== Text for analysis ==
################

Alongside Micah, the project currently includes two core collaborators: Daniel Diamond, a lifelong friend and creative co-conspirator, and Kacy Lee Anderson, Micah’s partner and one half of the critically acclaimed Saskatchewan country duo Kacy & Clayton. Their closeness is audible in the songs: unhurried, lived-in, and harmonically intimate, as if the voices are learning the shape of each other in real time.

The project remains deliberately fluid. On stage, The Secret Beach may appear as a full band, a duo, or a solo performance—often Erenberg and Anderson—but no matter the form, the live experience carries the same spontaneity, warmth, and casual camaraderie found on the recordings. The studio itself moves between Manitoba, Saskatchewan, and anywhere else that Micah finds himself. But music is always coming, because making music is always what matters most.

################

== Data to examine ==
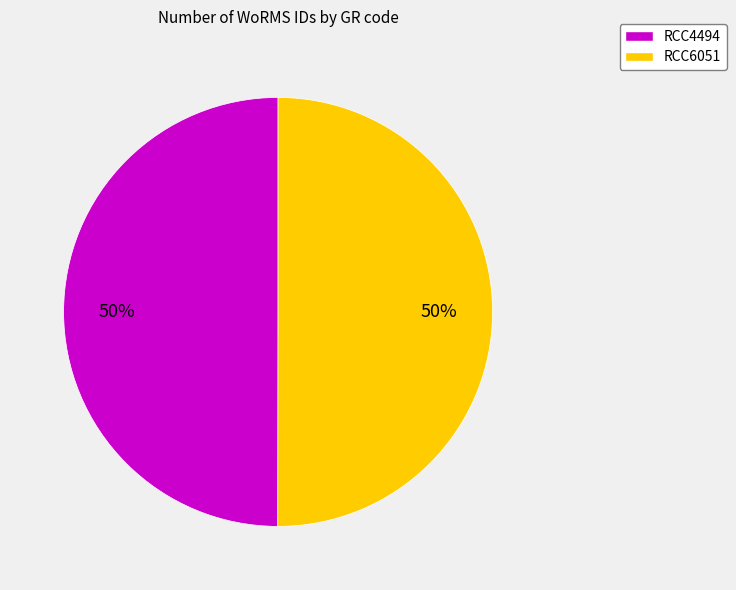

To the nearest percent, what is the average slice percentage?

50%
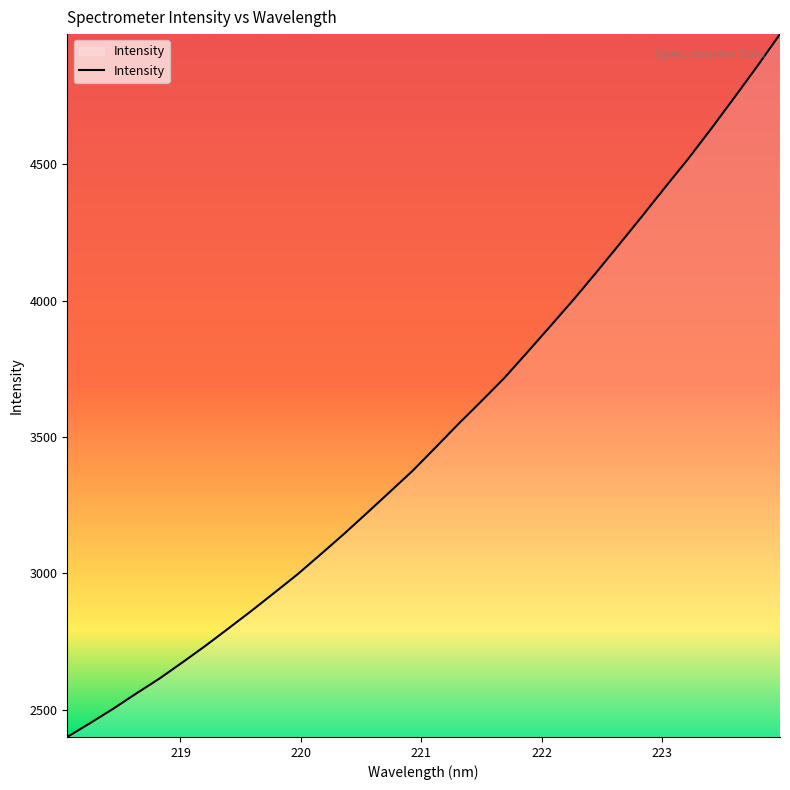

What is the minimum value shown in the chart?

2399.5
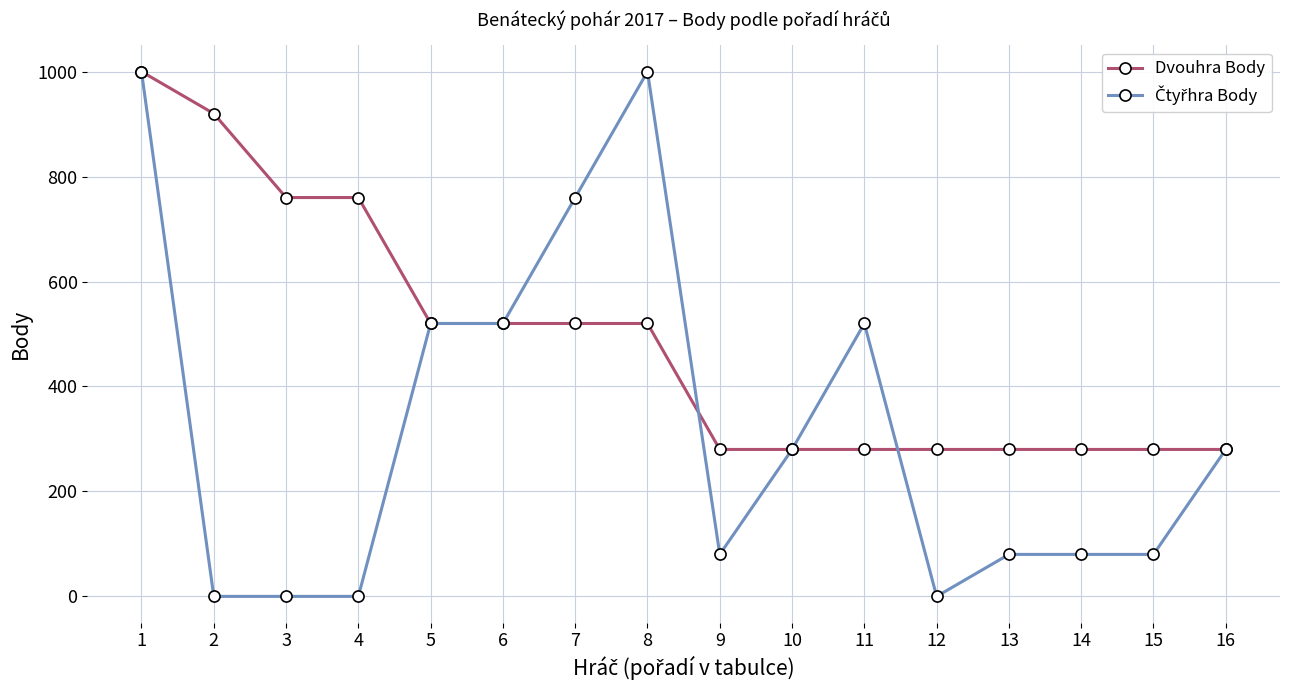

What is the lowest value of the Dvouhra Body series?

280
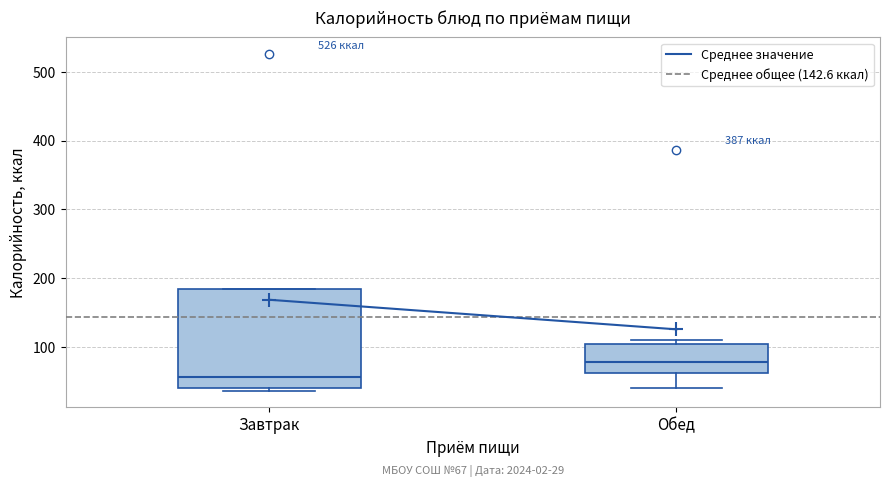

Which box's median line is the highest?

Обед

################

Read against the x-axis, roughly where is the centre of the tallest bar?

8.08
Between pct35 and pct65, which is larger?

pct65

################

== Directions ==
1. According to the text about The Secret Beach, in what forms may the project appear on stage?
2. Rewrite the part of the text about The Secret Beach between "Alongside Micah, the" and "in real time.", inclusive, changing "lifelong friend" to "longtime friend".

== Solutions to the exercise ==
1.
- a full band
- a duo
- a solo performance

2.
Alongside Micah, the project currently includes two core collaborators: Daniel Diamond, a longtime friend and creative co-conspirator, and Kacy Lee Anderson, Micah’s partner and one half of the critically acclaimed Saskatchewan country duo Kacy & Clayton. Their closeness is audible in the songs: unhurried, lived-in, and harmonically intimate, as if the voices are learning the shape of each other in real time.